▶ _BRIEF_
Reproduce the data that follows character for character, but omit its pictures.

▶ _RECORDS FOR THIS EXERCISE_
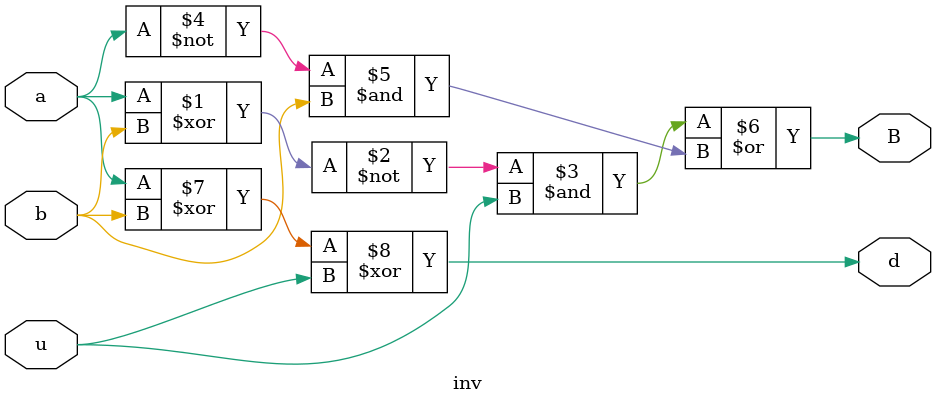
<source format=v>
`timescale 1ns / 1ps


module inv(
    input a,
    input b,
    input u,
    output d,
    output B
    );
assign B = ((~(a^b)) & u) | ((~a)&b);
assign d = (a ^ b) ^ u;
endmodule

</source>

▶ _ANSWER_
<source format=v>
`timescale 1ns / 1ps


module inv(
    input a,
    input b,
    input u,
    output d,
    output B
    );
assign B = ((~(a^b)) & u) | ((~a)&b);
assign d = (a ^ b) ^ u;
endmodule

</source>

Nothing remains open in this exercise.